本当に良く分からないが、筋肉美学とでも言うのでしょうか。

うん、そういう事なのだろう。


「だがマリリンス、お前のやった事は罪だ。我々と一緒に来てもらおう。

そして、罪を償ってもらう。筋肉への、裏切りも込めて」

「いや、もう筋肉は関係ないだろ。」


こうして、マリリンスを無事討伐に成功した。

そして、たくさんいた元マッチョの男たちは、兵器の力でもやしっ子のようになっていた。


「俺達、なんであんなに筋肉にこだわってたんだろ?」

「きっと、筋肉の名を語る悪魔に取りつかれていたんだ」

「そうだな。筋肉はもう必要ないな。」

「よし、これからは頭の時代だ。さっそく、家に帰って勉強するぞ!」


その勉強を、変な方向に使われなければ良いが・・・


マリリンスの力が弱まった影響か、荒れていた島周辺の海は穏やかになっていた。

ハラユキ達はシャルルの兄を救い出し、船で街へと戻った。


「ハラユキさん、オリビアさん、本当にありがとうございました。

無事に兄を連れて帰ってきてくれて。
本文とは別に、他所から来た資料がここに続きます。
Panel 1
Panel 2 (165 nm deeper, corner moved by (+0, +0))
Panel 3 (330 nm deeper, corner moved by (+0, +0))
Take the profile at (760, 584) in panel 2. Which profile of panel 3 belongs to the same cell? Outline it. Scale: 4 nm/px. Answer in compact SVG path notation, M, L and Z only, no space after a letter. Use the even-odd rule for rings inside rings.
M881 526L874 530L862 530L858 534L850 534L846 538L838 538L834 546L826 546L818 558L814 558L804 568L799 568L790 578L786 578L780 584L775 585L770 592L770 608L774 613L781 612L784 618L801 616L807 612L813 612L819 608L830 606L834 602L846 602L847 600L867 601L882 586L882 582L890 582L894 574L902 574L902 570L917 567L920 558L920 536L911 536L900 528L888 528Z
」


シャルルは、目に涙を浮かべながらお礼を言う。


「色々大変だったけど、無事に助け出せてホッとしてるよ。

これからは、二人で宿を経営していくのかい?」

「はい、兄弟2人で、頑張っていこうと思います。

でも、いつかはハラユキさんも一緒に・・・」

「えっ、何?」

「い、いや、何でもないです!本当に、ありがとうございました!」


ちょっと慌てた様子で、シャルルは深くお礼を言った。


「じゃあ、お元気で」


ハラユキとオリビアが去ろうとしたところ、シャルルの兄が慌ててやってきた。


「ま、待ってくれ!」


息を切らしながら、シャルルの兄は2人を止める。


「俺も別れの挨拶させてくれ。それと、俺の名前も覚えていってくれよ。」


そういえば、シャルルの兄の名前をまだ聞いていなかった。


「俺の名は、オンボロギンボグゴリルルレートヂモボリボリブルボンガルバル

ドドリゴンマラデロサントーランビルボランゲラードララニーロング

ソロバーナラソローリンブナラーボノビングルリアンダローメンドラン

ゴワーシバーシブレーモードーラングランゴジバルセセビットマンダロン

ビロビロデロリンバークスモークスブランドールミットランダロード

ケッタンサンボーランバークニットサンドレア・リンスだ。

好きなように呼んでくれ!」

「じゃあ、シャルルのお兄さん。お元気で!」


ハラユキとオリビアは、トレフゴルドを後にした。